In Act IV of “Birding”, I spent a good deal of time describing Pedro’s bus trips with Chinese tourists to Yellowstone and many other national parks of the West in the summer of 2001. I’ve always wondered whether readers would assume this was one of the fictionalized elements of the novel, with a workload that pushed upwards of 110 hours and over 3,000 miles per week. But with one exception,* every aspect of that part of the story was completely accurate. JP really did do those insanely illegal trips, and brought home around three grand per week, depending on how full the buses were. (He lucked out and drove a full bus each time)

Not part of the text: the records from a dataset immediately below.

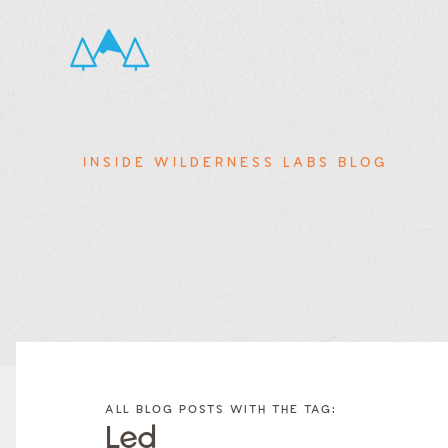
INSIDE WILDERNESS LABS BLOG
FILTER
FILTER
BLOG
BLOG
ALL BLOG POSTS WITH THE TAG:
POSTS BY
POSTS
Led
CATEGORY
BY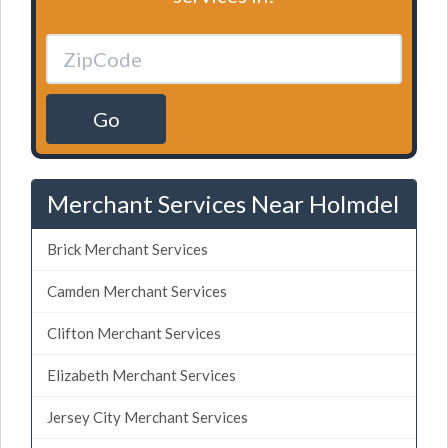
Go
Merchant Services Near Holmdel
Brick Merchant Services
Camden Merchant Services
Clifton Merchant Services
Elizabeth Merchant Services
Jersey City Merchant Services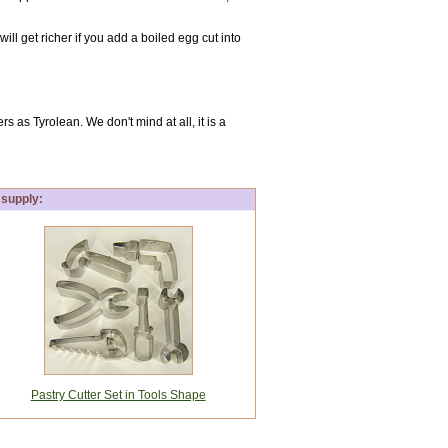
ill get richer if you add a boiled egg cut into
 as Tyrolean. We don't mind at all, it is a
 supply:
Pastry Cutter Set in Tools Shape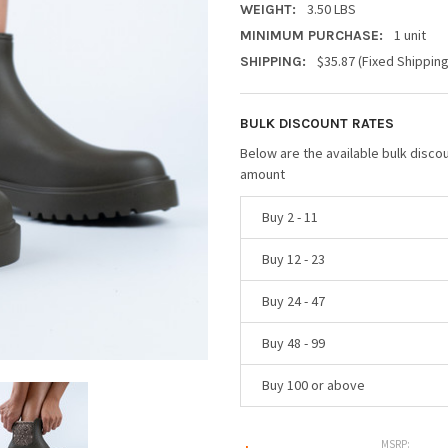
3.50 LBS
WEIGHT:
1 unit
MINIMUM PURCHASE:
$35.87 (Fixed Shippin
SHIPPING:
BULK DISCOUNT RATES
Below are the available bulk disco
amount
Buy 2 - 11
Buy 12 - 23
Buy 24 - 47
Buy 48 - 99
Buy 100 or above
MSRP: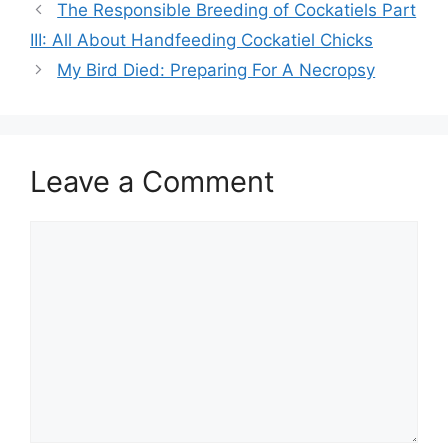
The Responsible Breeding of Cockatiels Part
III: All About Handfeeding Cockatiel Chicks
My Bird Died: Preparing For A Necropsy
Leave a Comment
Comment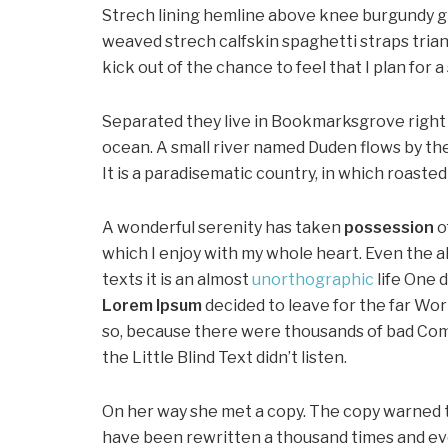
Strech lining hemline above knee burgundy glo
weaved strech calfskin spaghetti straps trian
kick out of the chance to feel that I plan for a 
Separated they live in Bookmarksgrove right 
ocean. A small river named Duden flows by thei
It is a paradisematic country, in which roaste
A wonderful serenity has taken
possession
o
which I enjoy with my whole heart. Even the a
texts it is an almost
unorthographic
life One 
Lorem Ipsum
decided to leave for the far Wo
so, because there were thousands of bad Com
the Little Blind Text didn’t listen.
On her way she met a copy. The copy warned th
have been rewritten a thousand times and ever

Known as “Eldorado Stages” in the novel, Silverado Stages was a small privately-owned fleet back in 2001 with a single terminal in San Luis Obispo, but has since been bought out by a corporation and grown into the largest motorcoach company in California with nine bases in three states. That year, they contracted with a Bay Area travel agency that worked with Chinese and Chinese-American tourists to provide charter services for several tours of the American West. The Yellowstone tour –a bit of a misnomer as it hit four other national parks as well, but it was the highlight, as they spent a full day touring the titular attraction, and as little as 20 minutes at the others– was the longest and most labor-intensive, and Silverado’s veteran drivers started to shun it as the season wore on, so JP was given his shot as a rookie. He said they were the three hardest work weeks he had ever put in anywhere, and perhaps the most rewarding as well.
JP did not own a camera then, though he wished he had thought to bring Aubray’s (Nadia’s). But he did have my picture taken by passengers (dozens, if not over a hundred times) and some of them offered to send him copies once they were developed. To his great delight, he did receive two letters –one from Palo Alto, the other from Beijing– with
photos included. So, these are actual images of “Pedro,” during events described in Birding –I can guarantee this is the only place you’ll ever find such a thing! 😉
* In reality, all three of the Landmark trips were on this Yellowstone route. For the sake of making the narrative more interesting, I concocted the third Grand Canyon/ Four Corners trip to Arizona and New Mexico mostly from a previous roadtrip he had taken with a friend living in Albuquerque.